Ne prononcez pas un nom, encore moins un prénom. A l’entrée du marché de Penja, localité située à quelques kilomètres de Douala, capitale économique du Cameroun, demandez à voir « La fermière ». Au début, on hésitera, dites alors : « celle qui élève les poules et les porcs ». Ça y est. Un sourire et on vous pointera du doigt une petite piste non goudronnée, à suivre.
Et au bout, après quelques minutes de marche, vous verrez Nadine Chrystelle Fiako, éternel sourire aux lèvres. « Je suis une éleveuse de poulets et porcs, énumère-t-elle de sa voix calme. Je ravitaille les familles, boulangeries et ‘’braiseurs’’ de Loum, Penja et d’autres villages en poulets ».
Elle parle avec passion, les yeux brillants, de sa ferme. Pour mieux nous expliquer son travail, elle nous invite à y faire un tour. Les caquètements des poulets se font entendre à distance. Pas la peine d’y entrer sans se désinfecter. Règle inévitable. « J’ai peur pour la vie de mes poussins, s’excuse Chrystelle. Nous venons des zones différentes et nous avons peut-être pris des microbes en route. Il faut se désinfecter.»
Nous nous plions. Et ensuite, de petits poussins apparaissent. « Ils sont 350, lâche Chrystelle, avec fierté. C’est juste que nous sommes encore en saison des pluies. Généralement, j’élève 1 000 poulets ». En effet, la jeune femme née le 9 août 1988 achète les poussins d’un jour à Douala et repart les élever à Penja. Le procédé est simple.
« A l’achat, ils sont contenus dans des cartons. A mon arrivée, je perds au moins une centaine. Par la suite, je les chauffe avec des ampoules à 100 Watts», détaille cette femme mariée et mère de quatre enfants. 1000 poulets dans la ferme Chrystelle les nourrit avec les tourteaux de soja et du concentré. Pour élever ses 1 000 poulets, elle a besoin de quatre tonnes d’aliments, à raison de 350 000 F. Cfa la tonne.
« Pour réduire mes dépenses, je sors mes poulets après 15 jours, 21 jours et 45 jours, confie la jeune fermière. Leur prix varie alors entre 1 300 et 2 200 F. Cfa. A plus de 45 jours, je les vends à partir de 3 000 F. Cfa ».
Les poulets meurent et pour limiter cette perte, Chrystelle se forme à chaque fois auprès des spécialistes du domaine. A ses poulets, elle donne des aliments de croissance au tout début et des médicaments par la suite.
« Du 1er au 13ème jour, les poulets consomment le BM1, aliment de démarrage. Du 14ème au 30ème jour, je leur donne le Bm2 et la finition du 30ème jour jusqu’à la vente », détaille Chrystelle Fiako. Cette passion pour l’élevage date de sa petite enfance. A l’époque, la petite fille élève entre une et deux poules. Elle prend goût à la chose. En 2012, elle se lance de manière « professionnelle ».

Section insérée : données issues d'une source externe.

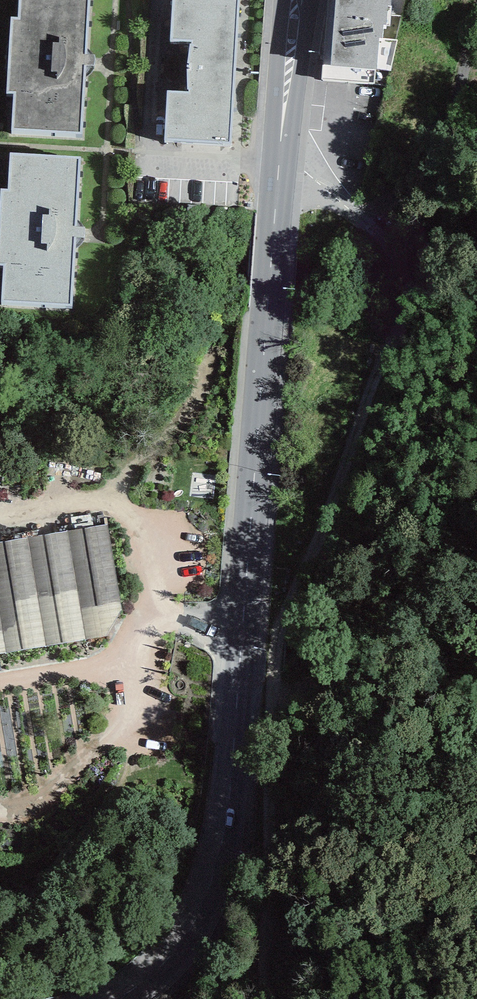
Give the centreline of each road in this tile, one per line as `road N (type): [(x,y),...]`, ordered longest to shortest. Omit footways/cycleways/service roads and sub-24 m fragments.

Elle construit sa ferme et débute avec plus de 100 poulets. C’est un succès total. « Je me levais à 2 h du matin pour apprêter mes enfants et nourrir mes poulets, se souvient-elle avec nostalgie. J’avais mal aux reins parfois mais, je ne lâchais rien ». Aujourd’hui, trois ans après, Chrystelle ravitaille sa localité. Millionnaire ?
« Pas encore, s’écrie-t-elle. J’ai un chiffre d’affaires qui vaut plus d’un million mais, je ne suis pas millionnaire ». Pour développer ses activités, elle élève aussi des porcs et des escargots. Elle veut devenir une « grande éleveuse ». « Je vis 100 à l’heure pour ça », lâche-t-elle dans un éclat de rire.